The FBI report details that the flight attendant let go of the man to avoid asphyxiating but grabbed him again before he got to the galley.

The man was then restrained by six or seven crew members, using "makeshift restraints," including the flight attendant's tie, according to the FBI affidavit.

For the rest of the flight, he was moved to a back seat of the plane and handcuffed with flex cuffs and held by seat belt extenders....​

Any Alpha Hotel that tries that nonsense on a flight that I’m on will arrive at the gate with a significantly different appearance than they departed with.
 
It's a shame we can't make them walk the plank.

As much as I hate the fact that flying on an airline means wearing a mask for so freaking long, when you check in, you promise to do so. Therefore, I think the pilots and FAs should literally do as they say they will in their briefings. They say that if you will not wear your mask properly/behave like an adult, they will have to remove you from the plane. If they would just open a door or window and push the pax out midflight, they wouldn't have to deal with anyone trying to choke them or rush the cockpit. Problem solved! :D
 
As much as I hate the fact that flying on an airline means wearing a mask for so freaking long, when you check in, you promise to do so. Therefore, I think the pilots and FAs should literally do as they say they will in their briefings. They say that if you will not wear your mask properly/behave like an adult, they will have to remove you from the plane. If they would just open a door or window and push the pax out midflight, they wouldn't have to deal with anyone trying to choke them or rush the cockpit. Problem solved! :D

Come on, get real. That's going to throw all the other passengers into mass confusion when the oxygen masks drop and they don't know whether to take off what they wearing and put on the new mask or just put the oxygen mask over what they have. Plus all that wind and noise and inevitably landing short.
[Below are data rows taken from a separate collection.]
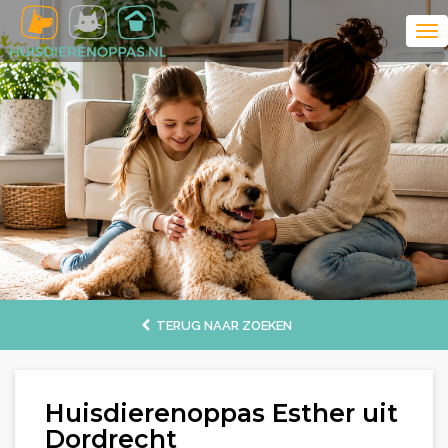
TERUG NAAR ZOEKEN
Huisdierenoppas Esther uit
Dordrecht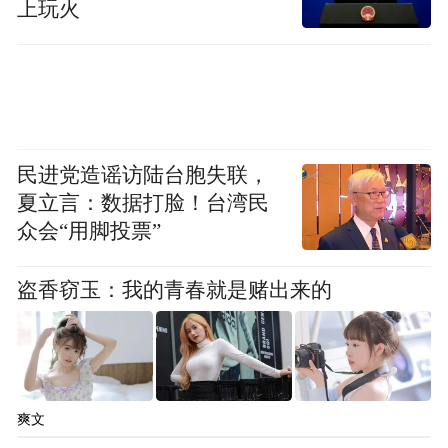
务从客户支付给业主的购房款中赚取差价，
上玩火
就多方核实的情况来看，也无事实证明两人
之间有串通行为。上海链家未从中获取任何
差价收益，网传“上海链家吃74万差价”不
实。
民进党造谣访陆台胞失联，
北京市中闻律师事务所合伙人王维维律师表
夏立言：数据打脸！台湾民
示，从目前披露的信息来看，180万元成交在
众会“用脚投票”
链家并不存在，且前述106万元签约已解约。
盗香窃玉：我的青春就是赌出来的
严格来讲，“吃差价”本身并不是一个明确的
法律概念，更不意味着只要前后成交价或者
报价有差额，就想当然属于吃差价。法律上
判断是否有吃差价行为，核心在于中介是不
爽文
是低价收进、高价卖出，并实际从中赚取了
Don't inconvenience the good passengers. Tape their hands behind their backs and buckle them into a seat on the back of the plane. Then when you're on the ground, have every stay seated and let the po-po frog march them through the plane for processing up in front of the check in desk.
 
Come on, get real. That's going to throw all the other passengers into mass confusion when the oxygen masks drop and they don't know whether to take off what they wearing and put on the new mask or just put the oxygen mask over what they have. Plus all that wind and noise and inevitably landing short.
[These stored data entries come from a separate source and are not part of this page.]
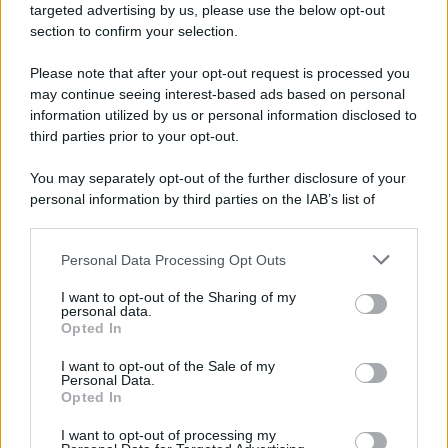
targeted advertising by us, please use the below opt-out
vacanze già prenotate risparmiando
section to confirm your selection.
centinaia di euro
Please note that after your opt-out request is processed you
may continue seeing interest-based ads based on personal
Lo sapevi che...
information utilized by us or personal information disclosed to
third parties prior to your opt-out.
È stato eletto il sentiero più bello del
You may separately opt-out of the further disclosure of your
Regno Unito: il paesaggio lascia senza
personal information by third parties on the IAB’s list of
fiato
downstream participants.
Personal Data Processing Opt Outs
Non solo Scala dei Turchi: c’è un’altra
This information may also be disclosed by us to third parties
on the IAB’s List of Downstream Participants that may further
meraviglia che conquista al primo
I want to opt-out of the Sharing of my
disclose it to other third parties.
personal data.
sguardo
Opted In
Please note that this website/app uses one or more Google
services and may gather and store information including but
Non è quello di Arcugnano: il vero
I want to opt-out of the Sale of my
Personal Data.
not limited to your visit or usage behaviour. You may click to
anfiteatro romano del Veneto si trova
Opted In
grant or deny consent to Google and its third-party tags to
in questa città
use your data for below specified purposes in below Google
I want to opt-out of processing my
consent section.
I have to wonder if this issue has come up yet since the pandemic. I know the one time I have flown, their briefing was updated to include removing your face mask to don the oxygen mask, but who listens to briefings anyway? I can only imagine some piece of self loading cargo with their oxygen masks over their other mask.
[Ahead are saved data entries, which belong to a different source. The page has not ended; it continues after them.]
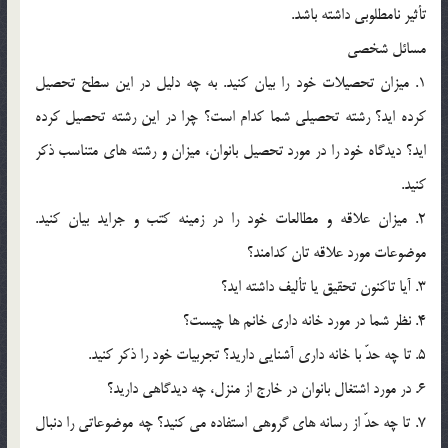
تأثير نامطلوبي داشته باشد.
مسائل شخصي
1. ميزان تحصيلات خود را بيان کنيد. به چه دليل در اين سطح تحصيل
کرده ايد؟ رشته تحصيلي شما کدام است؟ چرا در اين رشته تحصيل کرده
ايد؟ ديدگاه خود را در مورد تحصيل بانوان، ميزان و رشته هاي متناسب ذکر
کنيد.
2. ميزان علاقه و مطالعات خود را در زمينه کتب و جرايد بيان کنيد.
موضوعات مورد علاقه تان کدامند؟
3. آيا تاکنون تحقيق يا تأليف داشته ايد؟
4. نظر شما در مورد خانه داري خانم ها چيست؟
5. تا چه حدّ با خانه داري آشنايي داريد؟ تجربيات خود را ذکر کنيد.
6. در مورد اشتغال بانوان در خارج از منزل، چه ديدگاهي داريد؟
7. تا چه حدّ از رسانه هاي گروهي استفاده مي کنيد؟ چه موضوعاتي را دنبال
Honestly if the aircraft descends fast enough after a depressurization, how critical is it for the passenger to get a mask on? They should be below 12,000 feet in just a few minutes.
 
I have to wonder if this issue has come up yet since the pandemic. I know the one time I have flown, their briefing was updated to include removing your face mask to don the oxygen mask, but who listens to briefings anyway? I can only imagine some piece of self loading cargo with their oxygen masks over their other mask.

Honestly if the aircraft descends fast enough after a depressurization, how critical is it for the passenger to get a mask on? They should be below 12,000 feet in just a few minutes.

I always thought the oxygen masks were just to give the pax something to do as they plunge to their deaths.
 
I think the masks exacerbated it, but I don't think it originated there. We've had unruly passengers and even not unruly ones yanked off planes for years. There's the guy who was bumped out of his seat and dragged off United and the pilot who booted the US Air black passenger for having saggy pants (though the airline let the guy fly in scanty lingerie). It has happened that beligerant drunks have been dealt with (usually after the FA refuses to serve them more).